Résiliation assurance emprunteur : ce que dit la loi
Depuis la loi Lemoine du 28 février 2022, résilier son assurance de prêt immobilier est devenu un droit que la banque ne peut plus entraver sur le calendrier. Ce droit, appelé résiliation infra-annuelle (RIA), est inscrit à l'article L113-12-2 du Code des assurances : il s'exerce dès le lendemain de la signature de l'offre de prêt, puis aussi souvent que vous le souhaitez pendant toute la durée du crédit.
Concrètement, vous n'êtes plus prisonnier du contrat groupe que votre banque vous a vendu au moment du prêt. Si vous trouvez une assurance moins chère à garanties équivalentes, vous pouvez en changer immédiatement, sans frais de dossier ni indemnité. Le levier financier est loin d'être anecdotique : l'assurance représente souvent 25 à 40 % du coût total d'un crédit immobilier, parfois davantage que les intérêts sur les premières années.
La résiliation est-elle payante ?
La loi interdit à la banque comme à l'assureur de facturer le moindre frais lié au changement : ni frais de résiliation, ni frais d'avenant, ni pénalité. C'est ce qu'impose l'article L313-31 du Code de la consommation, qui précise que le prêteur ne peut exiger aucun frais supplémentaire pour modifier le contrat de prêt.

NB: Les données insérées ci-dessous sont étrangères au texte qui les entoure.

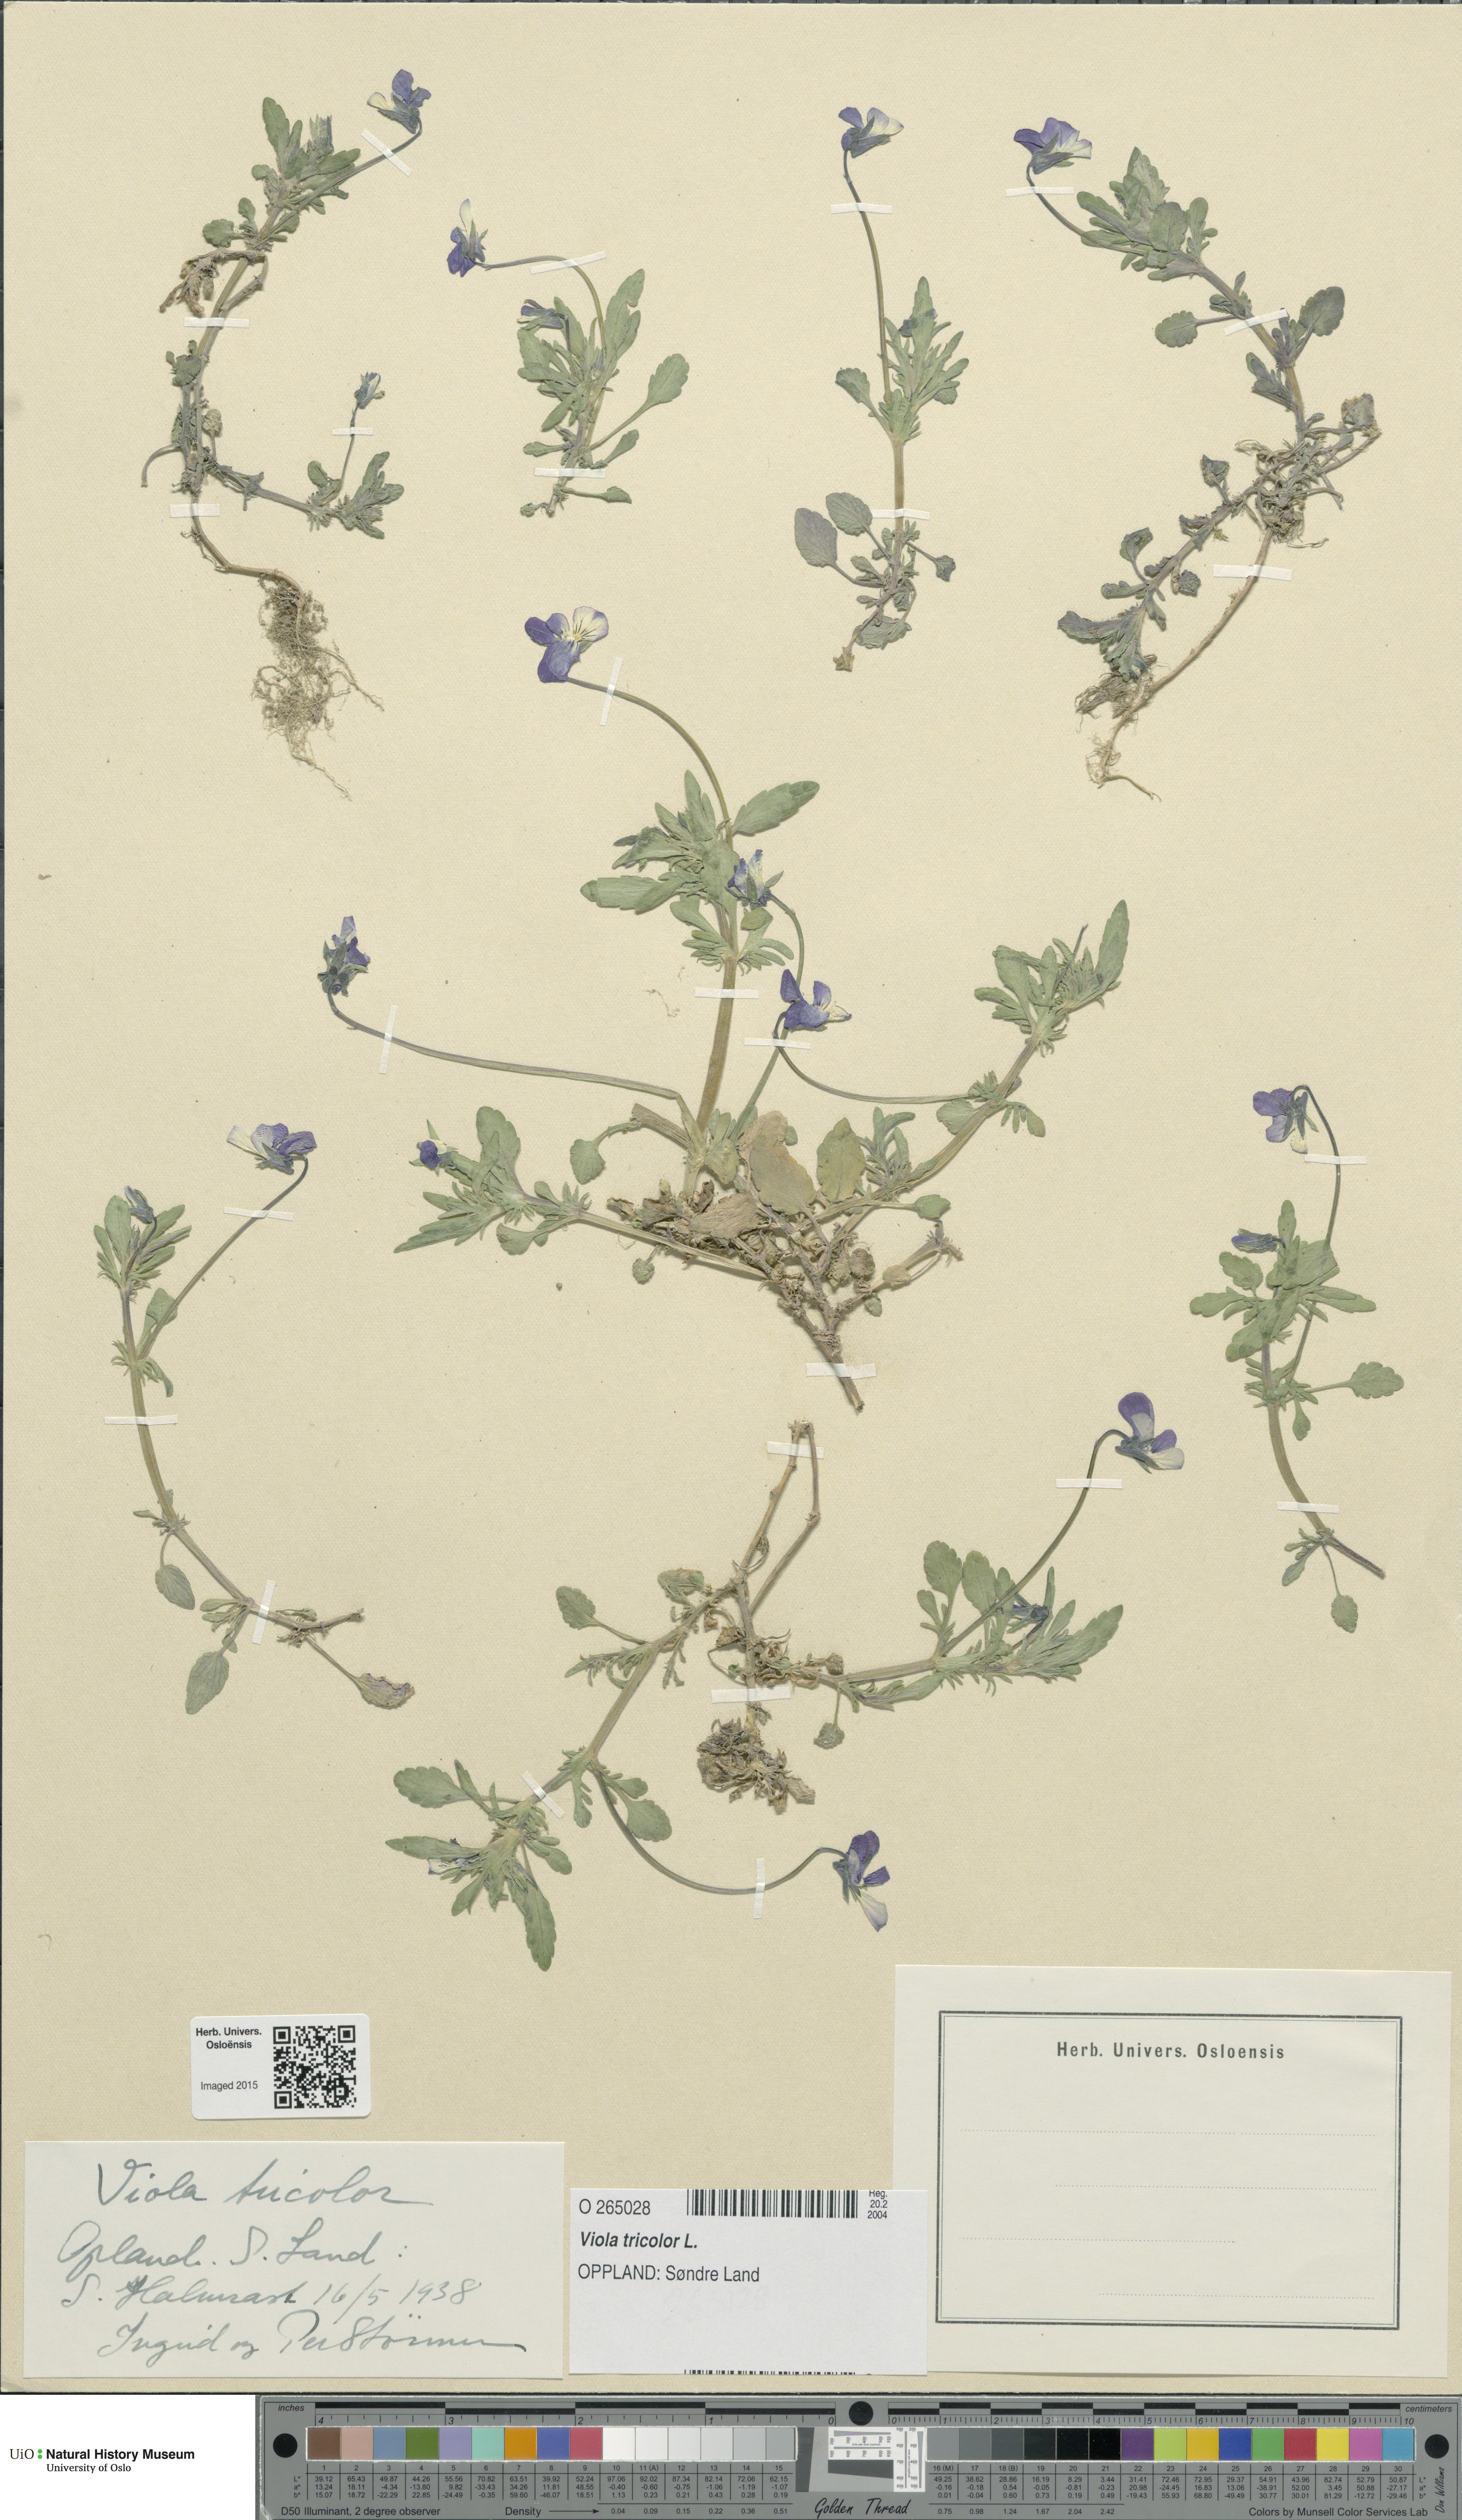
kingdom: Plantae
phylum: Tracheophyta
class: Magnoliopsida
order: Malpighiales
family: Violaceae
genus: Viola
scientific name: Viola tricolor
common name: Pansy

Résilier ou substituer : la nuance juridique qui change tout
On parle couramment de « résilier son assurance emprunteur », mais l'expression est juridiquement trompeuse. Tant que votre crédit court, votre prêt doit rester couvert en permanence : la banque a exigé cette assurance comme condition de l'octroi du prêt, et elle continue de l'exiger jusqu'au dernier remboursement. Vous ne pouvez donc pas résilier « à vide » et vous retrouver sans couverture.
Ce que la loi Lemoine autorise, c'est une résiliation-substitution : vous remplacez votre contrat actuel par un nouveau, sans interruption de couverture. L'ancien contrat ne prend fin qu'au moment précis où le nouveau prend le relais. Cette mécanique a une conséquence pratique décisive sur l'ordre des opérations.
Lire aussi : Changer d'assurance emprunteur à tout moment grâce à la loi Lemoine
Peut-on résilier sans souscrire une nouvelle assurance ?
Non, sauf cas particulier (remboursement anticipé total, que nous traitons plus loin). La logique correcte est inversée par rapport à ce que l'on imagine : on ne résilie pas pour ensuite chercher une nouvelle assurance. On trouve et on fait valider le nouveau contrat d'abord, et la résiliation de l'ancien n'intervient qu'une fois la substitution acceptée par la banque. Tenter de résilier seul, sans contrat de remplacement, exposerait votre prêt à un défaut de couverture, ce que la banque refusera.
Qui résilie : l'emprunteur, la banque ou l'assureur ?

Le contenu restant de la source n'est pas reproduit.